# Selected excerpt:
■ ■ ■ ■ ■ ■ ■

Over Thanksgiving weekend, I had the privilege to read The Four Loves by C.S. Lewis. While I enjoyed what he had to say about love in general, I particularly enjoyed his section on friendship.
Friendship is often taken for granted. Sometimes we forget how particular friendships are formed or why we are friends with certain people, but we do not deny the necessity of their existence. We laugh with friends and we know who our friends are. We tell secrets to friends and we cry upon their shoulder when the situation presents itself. We build communities through friends and we destroy community through cliques.
To befriend someone with a similar mindset as yourself is the most natural ‘thing’ to do. A baby who sees another baby playing in the same crib already has the basic notion of friendship.
Philosophically speaking, some of the greatest minds ever (Aristotle & Cicero) have written about friendship and have both agreed that it is necessary for the betterment of the soul and for the building of community. It must happen between two good people who pursue similar interests. Moreover, both agree that a pure friendship is incredibly rare. C.S. Lewis states, “Few value it (friendship), because few experience it.”

■ ■ ■ ■ ■ ■ ■

# Supplied material:

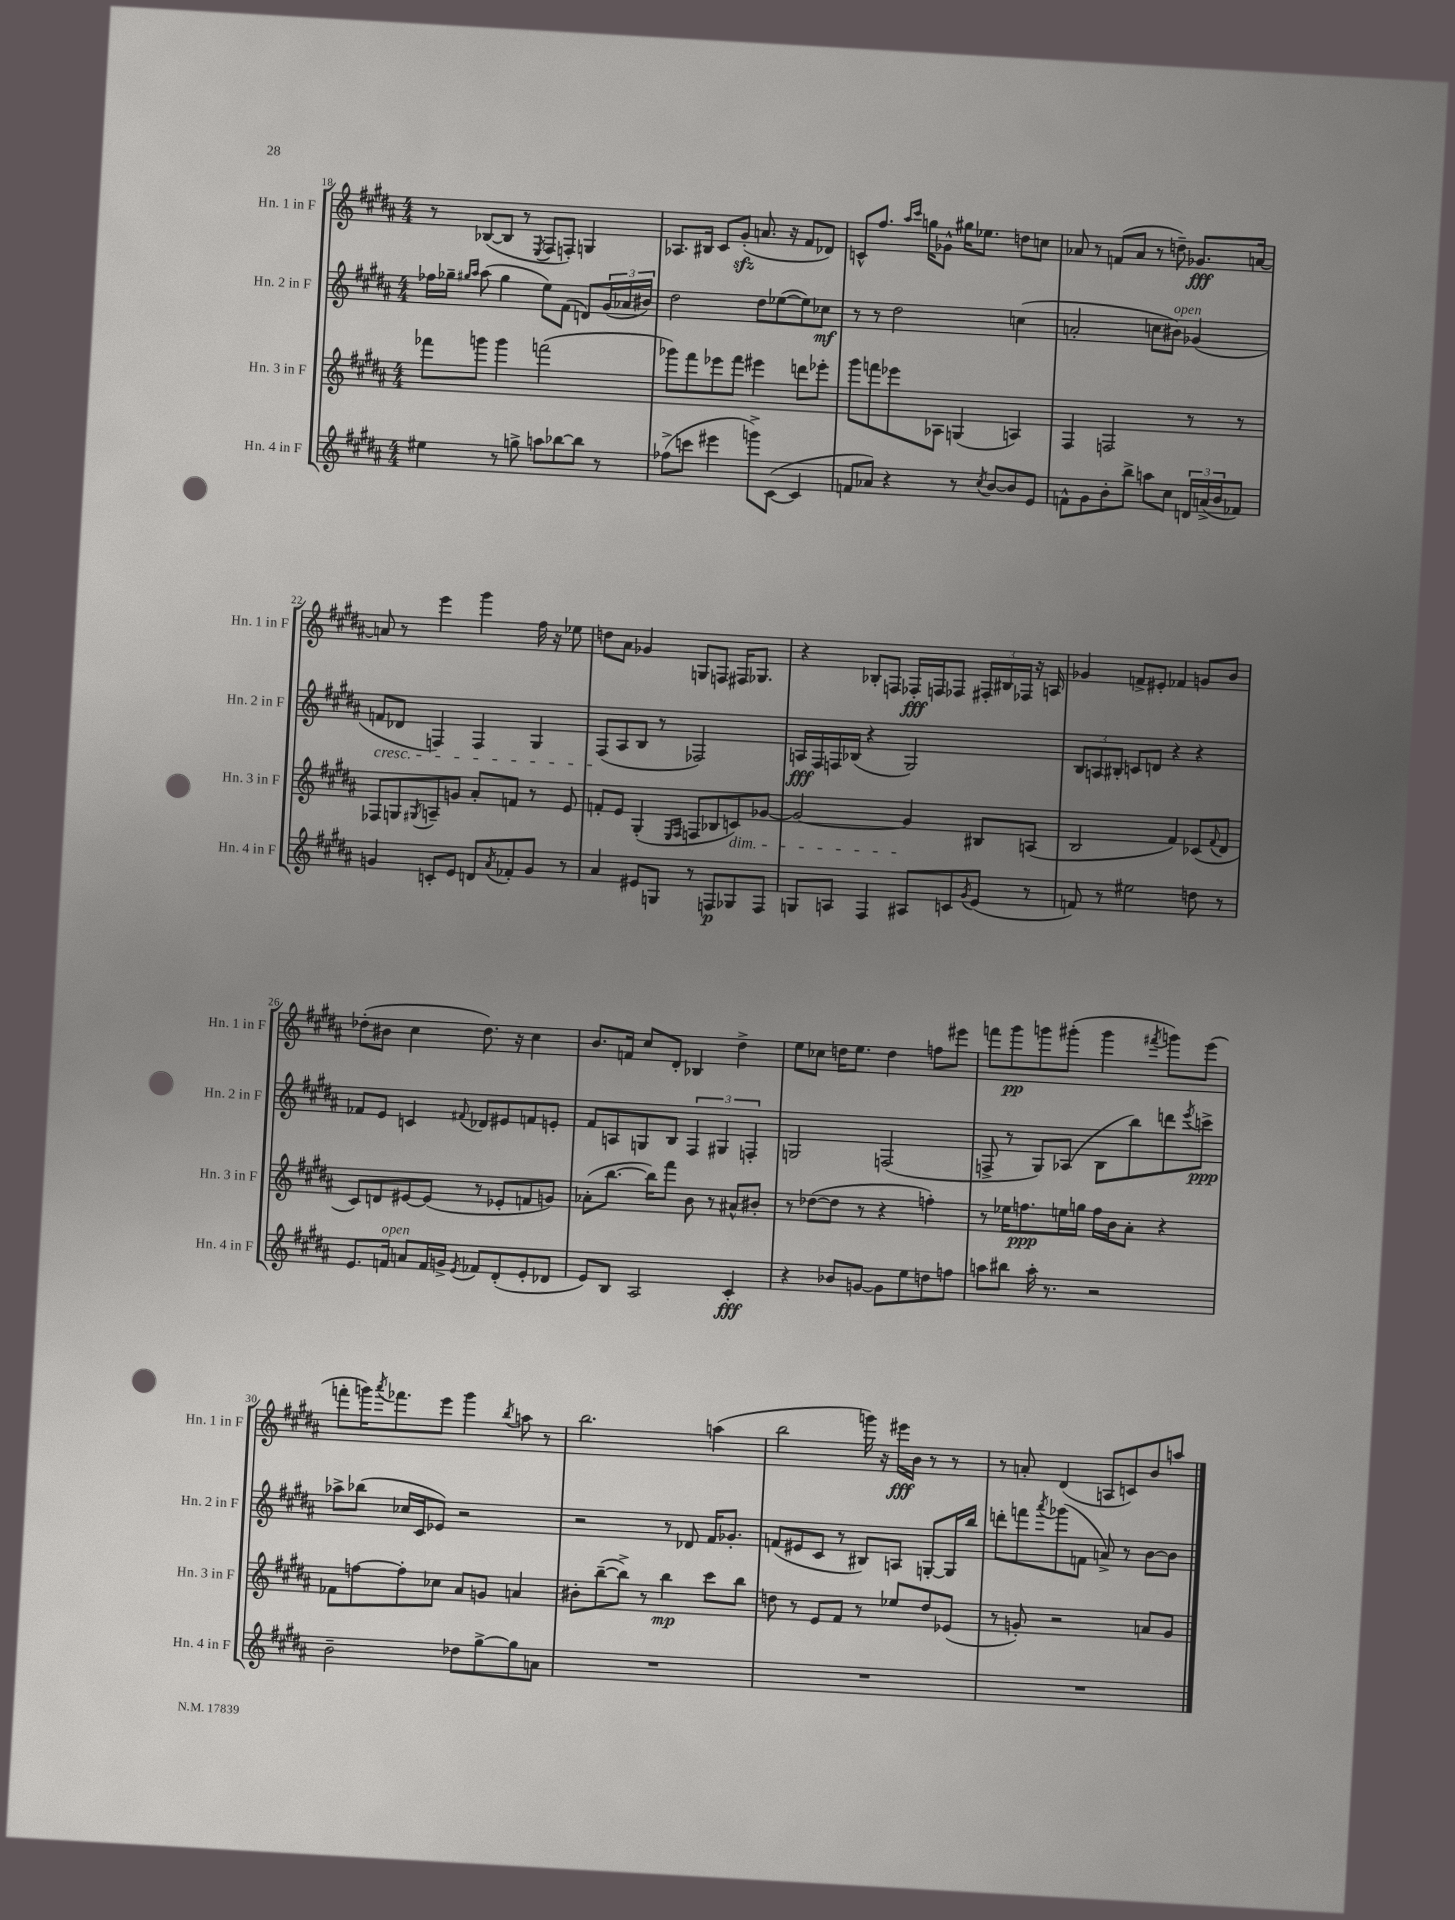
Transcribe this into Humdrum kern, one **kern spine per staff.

■ ■ ■ ■ ■ ■ ■

# Exercise tasks:
1 - Using the friendship passage above, decide whether each statement agrees with it: (a) The writer read The Four Loves over Thanksgiving weekend. (b) Aristotle and Cicero disagreed about whether friendship is necessary. (c) Community is destroyed through cliques. Answer yes or no for each and quote the words that settle it.
2 - Extract the friendship passage from "Over Thanksgiving weekend, I" to "community through cliques.", copying it word for word.
3 - In the friendship passage, what reason does C.S. Lewis give for why few people value friendship?

# Exercise responses:
1 -
(a) Yes: "Over Thanksgiving weekend, I had the privilege to read The Four Loves by C.S. Lewis."
(b) No: "have both agreed that it is necessary for the betterment of the soul and for the building of community."
(c) Yes: "we destroy community through cliques."

2 -
Over Thanksgiving weekend, I had the privilege to read The Four Loves by C.S. Lewis. While I enjoyed what he had to say about love in general, I particularly enjoyed his section on friendship.
Friendship is often taken for granted. Sometimes we forget how particular friendships are formed or why we are friends with certain people, but we do not deny the necessity of their existence. We laugh with friends and we know who our friends are. We tell secrets to friends and we cry upon their shoulder when the situation presents itself. We build communities through friends and we destroy community through cliques.

3 - Few people value friendship because few experience it.